**WHAT YOU WILL DO:**
[1] In the tablet comparison, extract everything from "From the front" down to "at only 8.3mm.".
[2] Answer these questions using the tablet comparison:
(a) Which operating system will the new Asus device use?
(b) How large is the Transformer Prime's touchscreen?
(c) How thin is the Transformer Prime?

**SELECTED TEXT:**
★ ★ ★ ★ ★

Wednesday, June 6, 2012

Comparisons: Asus Transformer Prime vs Asus Tablet 600

Asus Transformer Prime vs Asus Tablet 600


Asus remoulded the conventional tablet design with its pioneering Transformer range of Android devices, in particular the Transformer Prime.
The concept brought together the fluidity of a touch-based tablet interface with the convenience of a physical keyboard in one handy package.
Now the company is about to challenge its own well-established product with a new twist on the idea and a different operating system – Windows 8.

Form
The Transformer Prime has an extremely high grade level of fit and finish. Being made from brushed aluminium gives it a very solid feel and we love the way it looks both open and closed.
From the front it looks much like any other tablet, a large 10.1-inch touchscreen with a decently sized black bezel around the outside to grip onto. Flip it round, however, and you’ll notice how thin it is at only 8.3mm.

★ ★ ★ ★ ★

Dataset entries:
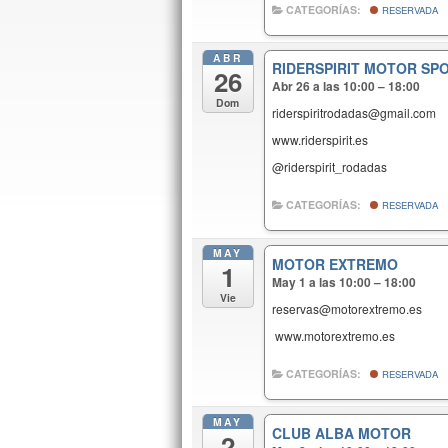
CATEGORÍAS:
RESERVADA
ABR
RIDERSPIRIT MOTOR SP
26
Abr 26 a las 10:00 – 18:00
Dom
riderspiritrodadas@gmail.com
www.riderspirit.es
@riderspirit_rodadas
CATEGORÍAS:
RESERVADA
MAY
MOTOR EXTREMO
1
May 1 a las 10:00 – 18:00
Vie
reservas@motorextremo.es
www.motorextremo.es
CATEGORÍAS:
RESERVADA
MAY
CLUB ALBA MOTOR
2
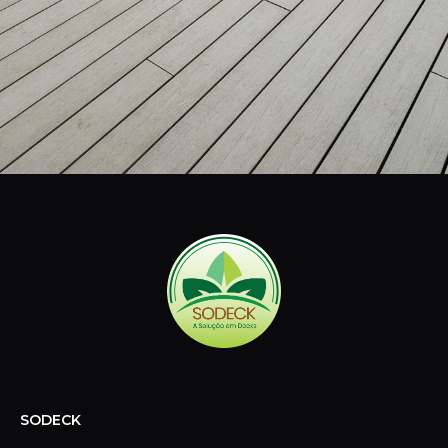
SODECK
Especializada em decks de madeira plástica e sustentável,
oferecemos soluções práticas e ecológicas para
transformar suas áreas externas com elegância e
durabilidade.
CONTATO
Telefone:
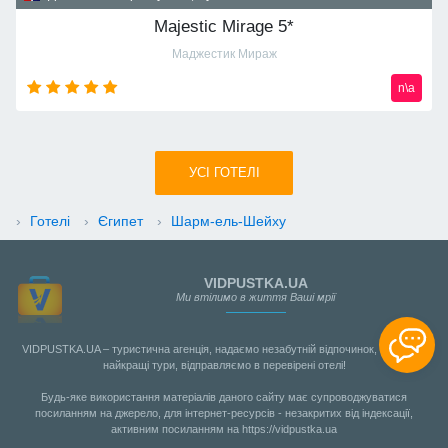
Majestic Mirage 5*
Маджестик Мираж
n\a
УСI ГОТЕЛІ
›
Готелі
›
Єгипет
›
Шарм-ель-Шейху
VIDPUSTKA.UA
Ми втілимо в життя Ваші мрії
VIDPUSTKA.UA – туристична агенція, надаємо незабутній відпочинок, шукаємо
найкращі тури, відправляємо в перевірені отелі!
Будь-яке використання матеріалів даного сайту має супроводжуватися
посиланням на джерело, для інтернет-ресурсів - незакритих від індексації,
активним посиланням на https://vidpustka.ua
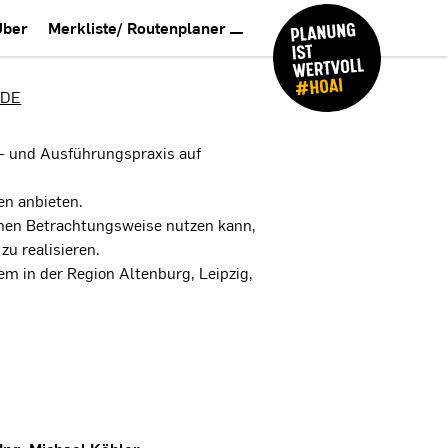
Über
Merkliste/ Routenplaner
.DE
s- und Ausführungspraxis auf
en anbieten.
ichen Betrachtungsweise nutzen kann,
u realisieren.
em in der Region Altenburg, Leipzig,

★ ★ ★ ★ ★

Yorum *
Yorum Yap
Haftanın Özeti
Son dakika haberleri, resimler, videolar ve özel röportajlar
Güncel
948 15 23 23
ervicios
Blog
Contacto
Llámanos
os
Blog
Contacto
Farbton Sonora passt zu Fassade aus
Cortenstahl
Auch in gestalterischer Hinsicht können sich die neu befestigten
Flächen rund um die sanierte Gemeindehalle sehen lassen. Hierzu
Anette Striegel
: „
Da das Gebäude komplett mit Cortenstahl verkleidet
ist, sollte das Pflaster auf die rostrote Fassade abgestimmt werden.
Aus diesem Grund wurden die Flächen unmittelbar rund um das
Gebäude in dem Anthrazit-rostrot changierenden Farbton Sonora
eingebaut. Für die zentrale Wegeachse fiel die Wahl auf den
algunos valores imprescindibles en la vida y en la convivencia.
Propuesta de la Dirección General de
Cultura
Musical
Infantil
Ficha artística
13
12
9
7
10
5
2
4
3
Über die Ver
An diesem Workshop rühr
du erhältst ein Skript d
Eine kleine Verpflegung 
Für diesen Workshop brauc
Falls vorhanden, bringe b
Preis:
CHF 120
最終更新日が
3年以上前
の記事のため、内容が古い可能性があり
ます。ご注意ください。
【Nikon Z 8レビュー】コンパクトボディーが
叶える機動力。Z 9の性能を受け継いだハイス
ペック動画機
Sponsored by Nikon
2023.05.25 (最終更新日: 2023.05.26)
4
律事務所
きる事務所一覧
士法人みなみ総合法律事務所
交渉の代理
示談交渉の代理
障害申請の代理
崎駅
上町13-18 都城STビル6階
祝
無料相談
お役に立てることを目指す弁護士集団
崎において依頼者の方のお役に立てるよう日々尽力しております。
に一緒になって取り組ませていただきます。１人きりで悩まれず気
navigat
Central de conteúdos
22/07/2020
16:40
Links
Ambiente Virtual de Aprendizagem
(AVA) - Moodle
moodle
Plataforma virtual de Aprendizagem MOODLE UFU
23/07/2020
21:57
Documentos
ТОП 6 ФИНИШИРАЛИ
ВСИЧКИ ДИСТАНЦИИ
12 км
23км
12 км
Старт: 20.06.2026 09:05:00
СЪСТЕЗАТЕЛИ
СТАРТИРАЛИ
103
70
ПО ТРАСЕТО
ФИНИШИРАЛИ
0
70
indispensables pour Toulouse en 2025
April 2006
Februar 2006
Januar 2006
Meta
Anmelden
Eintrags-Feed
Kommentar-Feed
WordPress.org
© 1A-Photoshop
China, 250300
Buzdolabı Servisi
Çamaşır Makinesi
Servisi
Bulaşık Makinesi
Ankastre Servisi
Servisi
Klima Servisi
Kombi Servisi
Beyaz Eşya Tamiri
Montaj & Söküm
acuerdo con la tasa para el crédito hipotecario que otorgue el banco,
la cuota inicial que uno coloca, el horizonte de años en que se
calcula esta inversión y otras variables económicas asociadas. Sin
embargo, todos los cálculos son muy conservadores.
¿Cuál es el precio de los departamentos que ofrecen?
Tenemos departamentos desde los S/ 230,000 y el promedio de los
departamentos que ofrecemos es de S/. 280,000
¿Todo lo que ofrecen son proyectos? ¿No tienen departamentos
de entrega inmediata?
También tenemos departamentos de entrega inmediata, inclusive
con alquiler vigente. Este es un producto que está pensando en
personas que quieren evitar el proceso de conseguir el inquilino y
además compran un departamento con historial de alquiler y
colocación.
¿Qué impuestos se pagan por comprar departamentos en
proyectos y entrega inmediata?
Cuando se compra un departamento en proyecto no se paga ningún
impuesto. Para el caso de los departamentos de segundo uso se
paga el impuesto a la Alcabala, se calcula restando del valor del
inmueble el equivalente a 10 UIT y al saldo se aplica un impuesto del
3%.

★ ★ ★ ★ ★

**OUTPUTS BY TASK:**
[1]
From the front it looks much like any other tablet, a large 10.1-inch touchscreen with a decently sized black bezel around the outside to grip onto. Flip it round, however, and you’ll notice how thin it is at only 8.3mm.

[2]
(a) Windows 8
(b) 10.1 inches
(c) 8.3mm